Linked data has been obtained from:

  • Queensland Trauma Registry (QTR)
  • Queensland Ambulance Service (QAS)
  • Queensland Hospital Admissions Patient Data Collection (QHAPDC)
  • Consumer Integrated Mental Health Application (CIMHA)
  • Emergency Department Information System (EDIS)
  • Alcohol, Tobacco and Other Drug Services (ATODS)
  • Notifiable Conditions System (NOCS)

from five years before until five years after the episode of imprisonment during which the participant was enrolled in the ‘Passports to Advantage’ study.

Data has been extracted from the QLD Health prison medical records of 1063 prisoners. Data analysis of the rich Passport dataset is continuing and including the linked data from the HipAus follow-up study. The results have been the subject of many papers and presentations, a number being specifically on prisoners with intellectual disability.

Improving transitional experiences for ex-prisoners with intellectual disability

Approximately 1 in every 10 soon-to-be-released prisoners in Australia lives with an intellectual disability, yet remarkably little is known about their health and justice-related outcomes following their release from prison.

This study aimed to understand the transition out of prison for people with intellectual disability across two Australian states: Queensland and Western Australia. We interviewed 17 service providers to seek their perspectives about where gaps in the transition out of prison exist and which specific steps can be taken to address unmet need.

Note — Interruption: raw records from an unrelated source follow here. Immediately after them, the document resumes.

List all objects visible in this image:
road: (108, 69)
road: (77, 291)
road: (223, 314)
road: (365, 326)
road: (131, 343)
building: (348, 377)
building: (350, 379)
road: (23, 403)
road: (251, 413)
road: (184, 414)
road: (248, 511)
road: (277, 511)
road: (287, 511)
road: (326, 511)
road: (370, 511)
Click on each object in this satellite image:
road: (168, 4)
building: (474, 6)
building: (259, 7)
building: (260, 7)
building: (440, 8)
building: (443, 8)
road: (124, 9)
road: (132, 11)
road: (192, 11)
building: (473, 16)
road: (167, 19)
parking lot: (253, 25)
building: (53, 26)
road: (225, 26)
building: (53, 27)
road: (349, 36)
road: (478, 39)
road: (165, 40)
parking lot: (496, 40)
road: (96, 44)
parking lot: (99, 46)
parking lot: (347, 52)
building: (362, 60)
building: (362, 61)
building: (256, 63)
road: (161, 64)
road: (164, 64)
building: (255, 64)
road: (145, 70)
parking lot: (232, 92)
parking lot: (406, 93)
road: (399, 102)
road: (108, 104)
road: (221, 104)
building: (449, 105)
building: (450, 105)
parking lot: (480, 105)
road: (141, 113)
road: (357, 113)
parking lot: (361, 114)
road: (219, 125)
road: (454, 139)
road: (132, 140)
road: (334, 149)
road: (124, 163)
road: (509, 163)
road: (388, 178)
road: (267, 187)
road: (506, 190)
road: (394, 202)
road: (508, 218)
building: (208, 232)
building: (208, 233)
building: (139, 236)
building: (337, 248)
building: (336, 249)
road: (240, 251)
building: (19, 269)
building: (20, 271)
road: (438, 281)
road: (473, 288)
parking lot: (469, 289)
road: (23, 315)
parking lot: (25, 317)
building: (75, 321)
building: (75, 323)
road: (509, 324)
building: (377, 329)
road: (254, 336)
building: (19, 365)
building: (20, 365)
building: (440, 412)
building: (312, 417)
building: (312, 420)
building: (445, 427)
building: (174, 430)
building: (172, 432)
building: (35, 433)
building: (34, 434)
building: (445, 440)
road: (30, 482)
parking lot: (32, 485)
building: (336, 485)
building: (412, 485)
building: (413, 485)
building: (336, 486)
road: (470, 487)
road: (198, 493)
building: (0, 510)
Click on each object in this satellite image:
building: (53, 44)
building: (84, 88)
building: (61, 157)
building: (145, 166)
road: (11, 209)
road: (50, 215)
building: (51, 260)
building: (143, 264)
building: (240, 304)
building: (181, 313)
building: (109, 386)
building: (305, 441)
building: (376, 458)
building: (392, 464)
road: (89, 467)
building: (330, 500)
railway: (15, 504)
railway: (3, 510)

Our analysis of key themes identified inadequate life skills, identification of disability, system complexities and combative relationships as crucial gaps to providing comprehensive and effective support during the transition out of prison. Key facilitators to overcoming these gaps included early planning, continuity of care, relationships and trust, training and the NDIS.

This arena is complex and our results indicate that there are clear differences between policy, service delivery objectives, and actual delivery of services to target recipients.